▶ Selected extract
Posted Jun 28, 2005 21:46 UTC (Tue) by proski (subscriber, #104) [Link]

Actually, Konqueror can win a lot once web designers can run it natively on the same platform as MSIE. Web pages will be more standard compliant, new bugs in Konqueror will be found and fixed, maybe a few Windows programmers will help with coding.

Krita can win some users and contributors as well, maybe even more than The GIMP, which is somewhat limited on Windows due to its multi-window interface that almost requires multiple desktops for any serious work.

Trolltech Released Qt 4.0 (KDE.News)

Posted Jun 29, 2005 23:00 UTC (Wed) by jd (guest, #26381) [Link]

It should be easier than that. All you need to do is reverse-engineer the DLL that handles the underlying window management, write a GPLed clone of it, and have it support the X protocol as a wrapper. Then, you add a new DLL which provides an IBCS wrapper to translate Linux system calls into Windows system calls. Finally, you compile a copy of glibc to use the IBCSed Unix-like API. Then, KDE and friends should run natively without any further changes.

Trolltech Released Qt 4.0 (KDE.News)

Posted Jul 1, 2005 10:40 UTC (Fri) by xoddam (subscriber, #2322) [Link]

That doesn't sound easy at all. Are you a Troll™?

Building KDE on Qt4 to run on Windows will be a matter of weeding out Windows-incompatible Unix-isms, which should(!) all be concentrated in the lowest-level libraries. Reverse-enginering the Windows 'window management DLL' sounds scary :-).

"... a new DLL which provides an IBCS wrapper to translate Linux system calls into Windows system calls ..."

This is what Cygwin tries to do (without the 'IBCS' buzzword). It's a *hard* problem.

In the meantime Cygwin supports many KDE apps. That's about as 'native' as what you're suggesting.

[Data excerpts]
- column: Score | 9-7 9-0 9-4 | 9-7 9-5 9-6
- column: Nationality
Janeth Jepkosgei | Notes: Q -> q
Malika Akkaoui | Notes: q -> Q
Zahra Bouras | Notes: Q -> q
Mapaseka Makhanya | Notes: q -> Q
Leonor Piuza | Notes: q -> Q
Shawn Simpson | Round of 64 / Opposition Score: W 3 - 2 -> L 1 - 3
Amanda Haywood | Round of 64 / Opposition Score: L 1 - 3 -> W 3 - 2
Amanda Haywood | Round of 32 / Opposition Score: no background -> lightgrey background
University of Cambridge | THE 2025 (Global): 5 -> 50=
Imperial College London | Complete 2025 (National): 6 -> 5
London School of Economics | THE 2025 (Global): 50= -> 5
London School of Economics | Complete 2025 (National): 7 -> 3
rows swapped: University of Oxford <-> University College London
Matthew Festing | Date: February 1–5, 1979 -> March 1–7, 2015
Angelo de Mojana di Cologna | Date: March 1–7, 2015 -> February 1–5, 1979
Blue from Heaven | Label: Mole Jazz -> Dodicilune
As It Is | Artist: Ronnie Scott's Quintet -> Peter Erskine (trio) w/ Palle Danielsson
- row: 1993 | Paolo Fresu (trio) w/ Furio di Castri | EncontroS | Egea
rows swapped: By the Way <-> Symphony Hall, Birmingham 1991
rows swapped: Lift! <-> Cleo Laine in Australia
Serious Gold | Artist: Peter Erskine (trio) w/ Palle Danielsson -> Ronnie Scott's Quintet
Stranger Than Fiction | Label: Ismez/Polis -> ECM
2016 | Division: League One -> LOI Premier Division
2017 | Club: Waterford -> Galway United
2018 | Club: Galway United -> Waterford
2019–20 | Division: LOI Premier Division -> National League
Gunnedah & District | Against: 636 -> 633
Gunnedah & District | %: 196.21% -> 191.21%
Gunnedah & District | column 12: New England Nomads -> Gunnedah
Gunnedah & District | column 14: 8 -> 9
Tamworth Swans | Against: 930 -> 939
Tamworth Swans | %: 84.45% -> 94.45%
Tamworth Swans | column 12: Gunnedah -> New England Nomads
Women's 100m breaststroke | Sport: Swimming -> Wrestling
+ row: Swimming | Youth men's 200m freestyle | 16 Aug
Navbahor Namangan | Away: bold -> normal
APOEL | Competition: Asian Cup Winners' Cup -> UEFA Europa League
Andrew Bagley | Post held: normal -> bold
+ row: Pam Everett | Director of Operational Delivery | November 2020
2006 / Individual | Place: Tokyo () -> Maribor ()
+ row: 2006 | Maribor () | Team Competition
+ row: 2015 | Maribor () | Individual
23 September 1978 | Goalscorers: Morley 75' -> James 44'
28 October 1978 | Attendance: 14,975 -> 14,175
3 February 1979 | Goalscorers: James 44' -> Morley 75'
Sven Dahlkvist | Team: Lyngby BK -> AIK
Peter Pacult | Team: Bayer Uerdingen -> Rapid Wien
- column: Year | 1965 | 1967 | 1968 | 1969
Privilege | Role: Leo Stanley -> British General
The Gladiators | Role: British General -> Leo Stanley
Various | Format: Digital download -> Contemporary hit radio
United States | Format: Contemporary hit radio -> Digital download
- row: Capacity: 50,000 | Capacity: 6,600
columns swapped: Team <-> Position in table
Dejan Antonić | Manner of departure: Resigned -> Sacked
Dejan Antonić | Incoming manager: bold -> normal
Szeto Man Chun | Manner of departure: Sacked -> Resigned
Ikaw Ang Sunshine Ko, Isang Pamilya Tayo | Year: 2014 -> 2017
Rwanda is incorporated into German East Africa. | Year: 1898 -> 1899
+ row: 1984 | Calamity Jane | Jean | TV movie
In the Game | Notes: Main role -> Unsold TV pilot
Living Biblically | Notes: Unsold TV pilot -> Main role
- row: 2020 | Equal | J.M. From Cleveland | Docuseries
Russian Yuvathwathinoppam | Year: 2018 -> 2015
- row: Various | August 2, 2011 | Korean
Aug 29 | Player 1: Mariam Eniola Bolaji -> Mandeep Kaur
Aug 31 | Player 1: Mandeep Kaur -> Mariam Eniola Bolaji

▶ Instruction
Answer these questions from the comment thread on the Qt 4.0 release above:
1. What feature of The GIMP limits it on Windows?
2. Which project tries to translate Linux system calls into Windows system calls?
3. Where should the Windows-incompatible Unix-isms all be concentrated?

▶ Result of the exercise
1. Its multi-window interface, which almost requires multiple desktops for any serious work.
2. Cygwin.
3. In the lowest-level libraries.